I’m careful when I shop. I wash my hands thoroughly before I go out, I use liberal amounts of hand sanitiser before I go in, I wear a mask at all times, I try not to touch anything I’m not sure I’ll buy and I go crazy with the hand sanitiser again when I come out.

The mask isn’t for me; it’s for you. If I’m asymptomatic and potentially a spreader of the virus, the mask can catch the droplets that might go into the air. It doesn’t stop them altogether but the combination of masks and social distancing can reduce viral spread considerably.

What a mask doesn’t do is protect me from the people who don’t wear masks and who don’t keep their distance in the supermarket. There are lots of them. They ignore the one-way aisles, pay no attention to the 2m distancing, barge in front of others and stand in the centre of the aisles so it’s impossible to get past while staying a safe distance away.

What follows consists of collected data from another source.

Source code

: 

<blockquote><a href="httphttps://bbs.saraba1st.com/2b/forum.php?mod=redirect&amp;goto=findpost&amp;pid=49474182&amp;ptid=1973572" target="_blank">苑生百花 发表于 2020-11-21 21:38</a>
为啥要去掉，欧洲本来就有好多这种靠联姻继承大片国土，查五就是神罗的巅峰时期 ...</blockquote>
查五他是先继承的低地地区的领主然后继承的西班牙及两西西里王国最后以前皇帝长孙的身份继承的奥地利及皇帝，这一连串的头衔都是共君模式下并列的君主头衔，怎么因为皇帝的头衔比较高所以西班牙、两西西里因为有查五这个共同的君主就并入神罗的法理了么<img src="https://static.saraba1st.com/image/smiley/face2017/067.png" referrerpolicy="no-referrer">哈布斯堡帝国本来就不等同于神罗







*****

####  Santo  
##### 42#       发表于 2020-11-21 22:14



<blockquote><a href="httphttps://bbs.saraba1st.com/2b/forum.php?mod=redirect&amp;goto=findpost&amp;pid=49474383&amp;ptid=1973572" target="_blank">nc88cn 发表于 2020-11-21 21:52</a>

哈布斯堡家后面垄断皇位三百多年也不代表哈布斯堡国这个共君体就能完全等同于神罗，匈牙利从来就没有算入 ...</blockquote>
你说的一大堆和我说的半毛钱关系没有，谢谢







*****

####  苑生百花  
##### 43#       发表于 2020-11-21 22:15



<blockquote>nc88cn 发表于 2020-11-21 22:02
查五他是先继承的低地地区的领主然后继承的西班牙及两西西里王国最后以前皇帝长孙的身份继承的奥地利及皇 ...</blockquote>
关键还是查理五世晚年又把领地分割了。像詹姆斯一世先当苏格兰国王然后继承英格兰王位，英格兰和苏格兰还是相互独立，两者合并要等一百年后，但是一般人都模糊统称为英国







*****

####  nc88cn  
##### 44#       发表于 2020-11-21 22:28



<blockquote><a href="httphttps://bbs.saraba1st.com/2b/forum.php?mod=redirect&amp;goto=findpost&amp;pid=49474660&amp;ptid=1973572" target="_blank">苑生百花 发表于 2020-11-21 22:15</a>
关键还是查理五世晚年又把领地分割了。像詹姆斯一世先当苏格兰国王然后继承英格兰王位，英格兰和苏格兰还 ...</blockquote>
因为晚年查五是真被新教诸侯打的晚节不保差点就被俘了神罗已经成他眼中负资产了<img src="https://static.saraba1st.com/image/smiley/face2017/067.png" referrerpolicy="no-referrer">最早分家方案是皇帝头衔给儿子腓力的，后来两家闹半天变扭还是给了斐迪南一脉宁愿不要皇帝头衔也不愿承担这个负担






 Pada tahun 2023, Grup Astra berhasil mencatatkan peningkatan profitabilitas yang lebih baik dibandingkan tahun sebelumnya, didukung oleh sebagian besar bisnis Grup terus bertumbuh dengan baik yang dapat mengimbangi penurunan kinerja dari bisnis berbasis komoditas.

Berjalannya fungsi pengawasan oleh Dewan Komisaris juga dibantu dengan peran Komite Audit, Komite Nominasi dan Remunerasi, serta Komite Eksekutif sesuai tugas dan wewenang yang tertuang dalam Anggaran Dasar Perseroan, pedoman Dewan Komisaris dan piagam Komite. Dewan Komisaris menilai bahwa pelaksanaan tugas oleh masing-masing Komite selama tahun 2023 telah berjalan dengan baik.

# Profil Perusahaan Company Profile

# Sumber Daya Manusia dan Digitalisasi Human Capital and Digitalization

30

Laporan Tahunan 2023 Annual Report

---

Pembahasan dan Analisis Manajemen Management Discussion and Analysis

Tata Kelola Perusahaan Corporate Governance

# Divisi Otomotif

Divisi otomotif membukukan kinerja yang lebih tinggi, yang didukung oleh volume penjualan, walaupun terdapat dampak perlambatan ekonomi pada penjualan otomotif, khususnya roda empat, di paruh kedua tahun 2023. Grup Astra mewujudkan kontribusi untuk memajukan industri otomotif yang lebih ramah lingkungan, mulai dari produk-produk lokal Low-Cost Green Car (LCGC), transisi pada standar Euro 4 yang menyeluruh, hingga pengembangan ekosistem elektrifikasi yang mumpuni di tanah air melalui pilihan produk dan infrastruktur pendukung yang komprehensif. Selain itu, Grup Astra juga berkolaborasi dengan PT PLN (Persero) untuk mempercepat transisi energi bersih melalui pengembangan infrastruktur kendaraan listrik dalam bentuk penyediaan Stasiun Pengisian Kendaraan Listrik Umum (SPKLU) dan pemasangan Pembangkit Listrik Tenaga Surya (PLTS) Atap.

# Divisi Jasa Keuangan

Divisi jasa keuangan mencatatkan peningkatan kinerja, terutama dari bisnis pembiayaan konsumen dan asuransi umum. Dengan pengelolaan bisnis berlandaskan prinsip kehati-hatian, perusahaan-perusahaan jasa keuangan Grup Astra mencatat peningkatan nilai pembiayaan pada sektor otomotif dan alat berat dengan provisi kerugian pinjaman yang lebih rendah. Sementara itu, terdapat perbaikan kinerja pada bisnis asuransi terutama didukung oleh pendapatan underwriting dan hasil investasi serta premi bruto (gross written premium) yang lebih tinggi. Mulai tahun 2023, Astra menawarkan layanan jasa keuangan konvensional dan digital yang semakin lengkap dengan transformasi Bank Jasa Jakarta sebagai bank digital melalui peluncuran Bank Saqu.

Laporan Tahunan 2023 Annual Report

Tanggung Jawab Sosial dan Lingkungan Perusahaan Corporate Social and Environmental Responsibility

I’m pretty sure that’s why I’m currently self-isolating with a temperature of 103.

This is the problem with the people demanding “freedom” from virus restrictions. If they were campaigning for the freedom to blow themselves up in an empty car park somewhere, I’d be all in favour. But that’s not how this works. The people who won’t stay home, who won’t keep their distance, who won’t conform to even the most common-sense instructions are dangerous not just to themselves, but to the rest of us too.